Kylian Mbappé est presque programmé depuis son passage au centre de préformation de Clairefontaine au plus haut niveau. Comment fait-on pour accompagner ce genre de phénomène ?

Il faut expliquer que l’on a modifié notre approche. Nous travaillons plus sur l’état d’esprit et l’intelligence de jeu. On essaie de favoriser les aptitudes qu’a la personne à s’intégrer dans le collectif et à jouer dans le sens des autres. Nous sommes passés d’une période techniciste et athlétique à une période où l’on prend en compte des critères beaucoup plus larges axés sur le jeu, l’intelligence de jeu et le comportement. C’est un travail que l’on fait depuis six ou sept ans et qui commence à porter ses fruits.

Pour revenir à Mbappé, il a suivi le cursus classique : pôle espoirs, centre de formation, sélections de jeunes… Rabiot a eu le même parcours mais il est passé par le pôle de Castelmaurou. L’autre jour, dans l’équipe du PSG qui a battu le Barça à l’aller (4-0), il y avait cinq joueurs issus du centre de formation parisien, dont quatre étaient passés par les pôles fédéraux. A Monaco, c’est la même chose : Benjamin Mendy ou Thomas Lemar sortent des pôles. C’est un parcours fédéral vertueux qui se met en place et qui implique aussi les clubs. Demain, celui qui aura débuté dans une école de football labellisée FFF n’en sera que mieux construit et aura une marge de progression plus importante.

Ousmane Dembélé est parti l’été dernier pour l’Allemagne après une seule saison en Ligue 1 à Rennes. Il connaît le succès mais comment peut-on éviter aux jeunes talents de s’exiler trop tôt ? la Fédération peut-elle jouer un rôle ?

Nous n’avons pas de rôle. Il s’agit de la liberté de choix des joueurs, et souvent les données économiques commandent. L’envie de connaître l’étranger aussi. Cependant, il ne faut pas partir trop tôt. On pense que deux ou trois saisons à un bon niveau de football professionnel en France sont profitables. Une carrière sage est typiquement celle de Hugo Lloris, qui, après Nice, est parti à Lyon avant de rejoindre l’Angleterre vers 25 ans. Puis les jeunes joueurs partent tôt, plus ils doivent assumer les éventuels problèmes d’intégration et de concurrence. Il y a un risque qu’ils ne puissent ne pas digérer tout d’un coup mais, hélas, on ne peut rien y faire.

Pensez-vous que les footballeurs sont mûrs de plus en plus tôt ?

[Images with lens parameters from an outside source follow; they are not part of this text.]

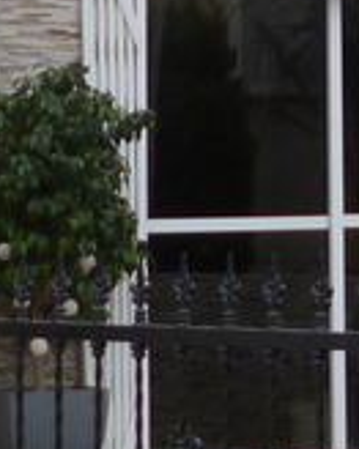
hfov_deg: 8.4
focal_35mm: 183
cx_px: 381
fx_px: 2433
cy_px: -263
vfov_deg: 10.2
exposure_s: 1/400
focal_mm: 4.3
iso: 100
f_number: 2.5
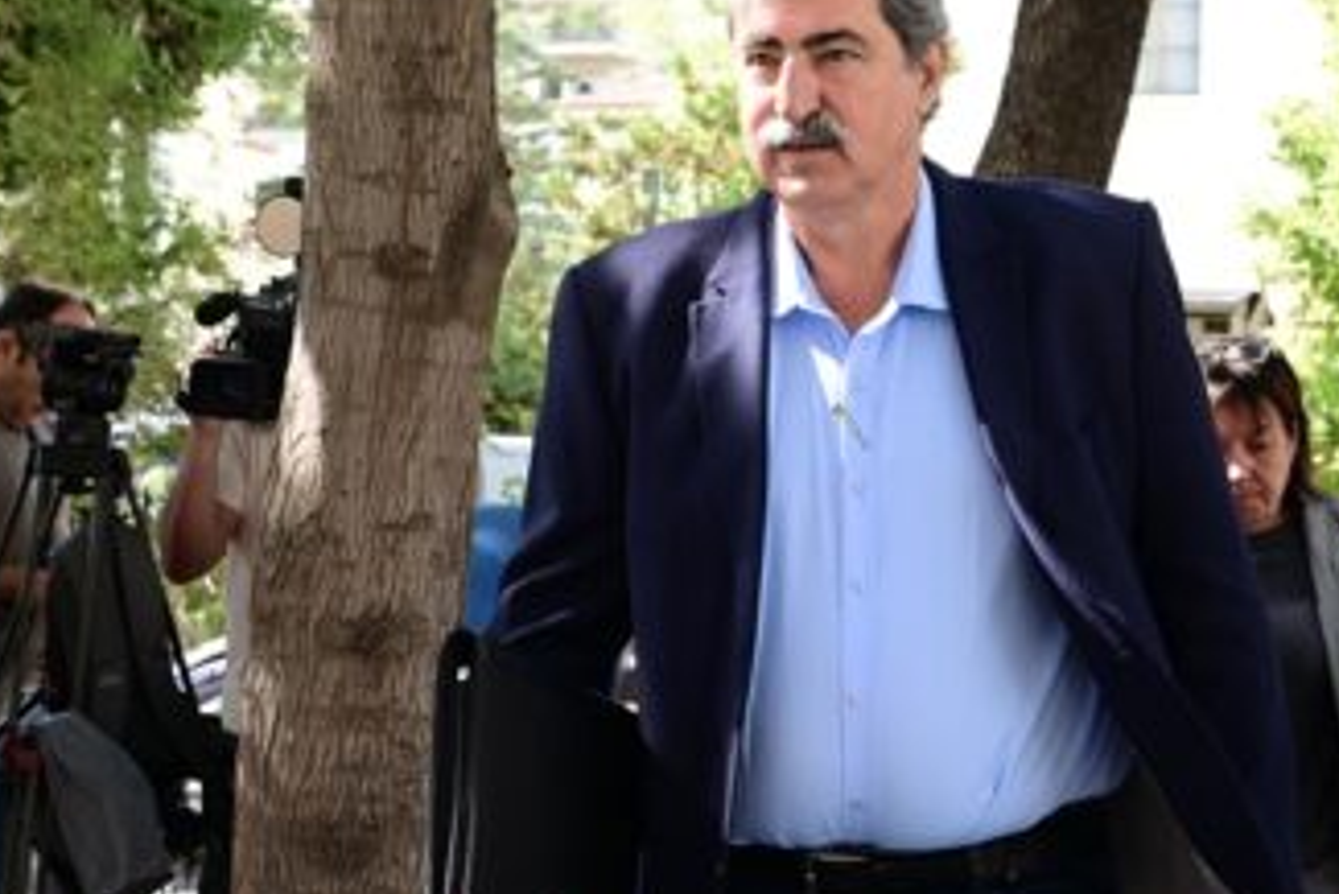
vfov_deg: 16.5
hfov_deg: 24.4
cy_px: 400
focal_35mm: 83
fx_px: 3088
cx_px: 824
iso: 1250
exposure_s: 1/640
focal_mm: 36
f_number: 6.3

Croyez-moi, ils ne le sont pas tous… Il se trouve que nous avons en ce moment des garçons qui le sont mais on ne parle pas de ceux qui ne le sont pas. D’ailleurs, je préfère que cela soit les plus mûrs qui émergent, car en général les autres ne nous font pas une bonne promotion. On a ainsi beaucoup travaillé sur la dimension mentale et les comportements. On essaie d’occulter la dimension individuelle pour privilégier la dimension collective. On s’est adapté à l’évolution sociétale. Il y aura toujours des joueurs plus faciles et des moins faciles, des joueurs qui se comportent bien et d’autres moins bien. Pour réussir, il faut avoir la tête bien pleine et des qualités de comportement. Cela nécessite d’être vigilant car le football pro est perverti par des tas de personnes qui gravitent autour et par l’argent.